In his comments he complains about the annotations in the posthumous books, evidently having not noticed that volumes like The Silmarillion, The Children of Hurin, and (to an extent) Unfinished Tales were made for exactly his preference of plain readable texts.
And the mistake about "Imram" that you noticed - which he ought not to have made if he'd read the books he lists as closely as he claims, and a general insulting waspishness (the comparison to V.C. Andrews-style posthumous fakery being the worst), all put together make this a post its author should regret.
"If a work leaves you cold, what criteria do you use to determine whether or not it is great?"
--Hi, N.E.
--There are various methods I can use. Sometimes I can tell myself. For example, I used to play the clarinet, yet hate jazz. So when I listen to jazz clarinet I can tell how talented the performer is and how well he's performing, but the results is still something I'd never listen to by choice. Similarly, I can read Milton's PARADISE LOST and recognize the grandness of his verse without actually enjoying any of it.
Other times, I can work by inference. If I observe other people responding to a work the same way I respond to Tolkien, or Woolf, or Twain, that's circumstantial evidence that deserves to be taken into account. If I see sustained traditions of criticism and explication build up around an author who doesn't seem worthy of it to me, that suggests that I might be wrong. Also, anyone can have a flash in the pan, but if people are still going back to an author or a book decades later in the same way, that staying power is a sign that there's something there.

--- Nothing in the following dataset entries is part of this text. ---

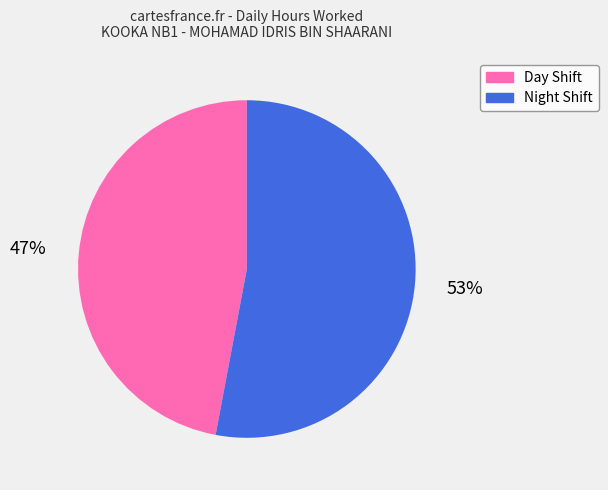

To the nearest percent, what is the difference between the largest and smallest slice percentages?

6%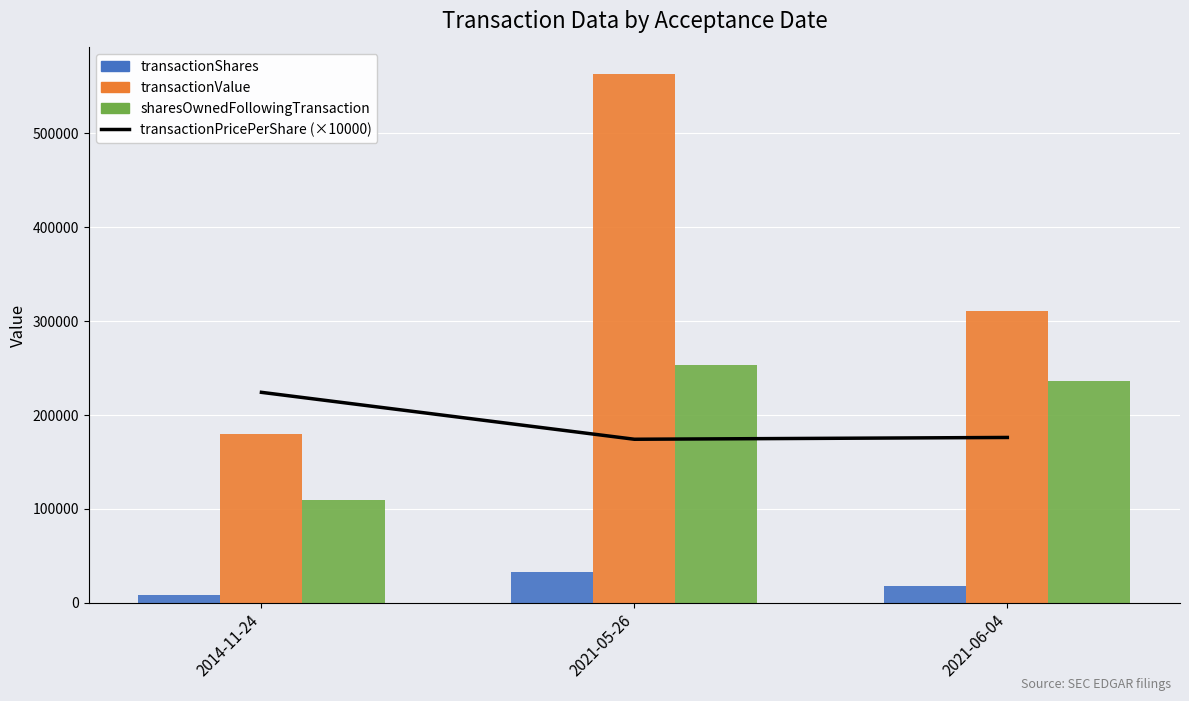

What is the total value across all series at 2014-11-24?

521502.0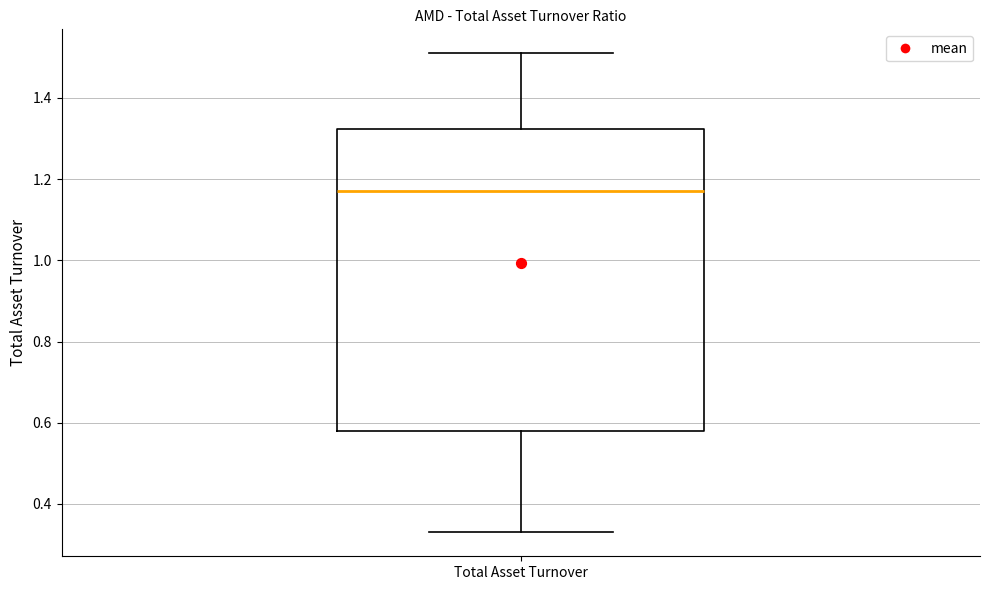

Transcribe this box plot: give where the median line is, the range the box spans, and where the two whiskers end, as read against the y-axis. The values are not printed on the chart, so give them approximately, as read against the axis.

median 1.18, box 0.58 to 1.32, whiskers 0.34 to 1.52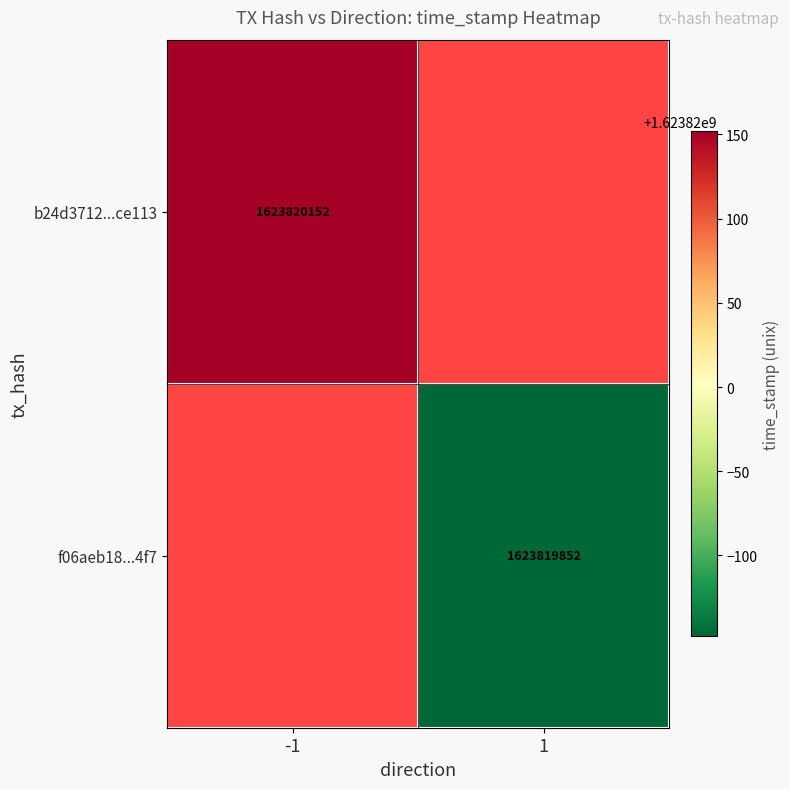

What is the greatest value displayed?

1623820152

So, I think it's quite possible to recognize genius in somebody without enjoying any of his or her works.
--JDR
Hi David
Yes, if anyone tells me my book is on the longish size, all I can say is "it's a fair cop". The IMRAM thing I just put down to absent-mindedness; if Mr. Ross read all the HME volumes as they came out, then it's been a good many years since he read Vol. IX and he may have simply forgotten that IMRAM was included there among THE NOTION CLUB PAPERS. That's be the charitable interpretation, at any rate.
I do give Ross credit that, for all his grumblings and his carelessness about detail, he is a well-informed critic in that he's actually bothered to READ the posthumous Tolkien, which most criticize without ever trying to see what it's like for themselves. But in the end his point of view and mine are worlds apart. I do find myself rather curious about his fiction, and may try to track down one of his books and see if there's any influence there from all his Tolkien reading.
--John R.
Thanks for a serious and thoughtful reply to my flip comment. I regret that I shall not be able to respond in kind, except to say that I'm not sure the clarinet and jazz analogy works: could not a musician perform expertly in a genre of no value? A clarinetist can play excellently in a poor composition just as a mason can contribute fine stonework to an ugly building.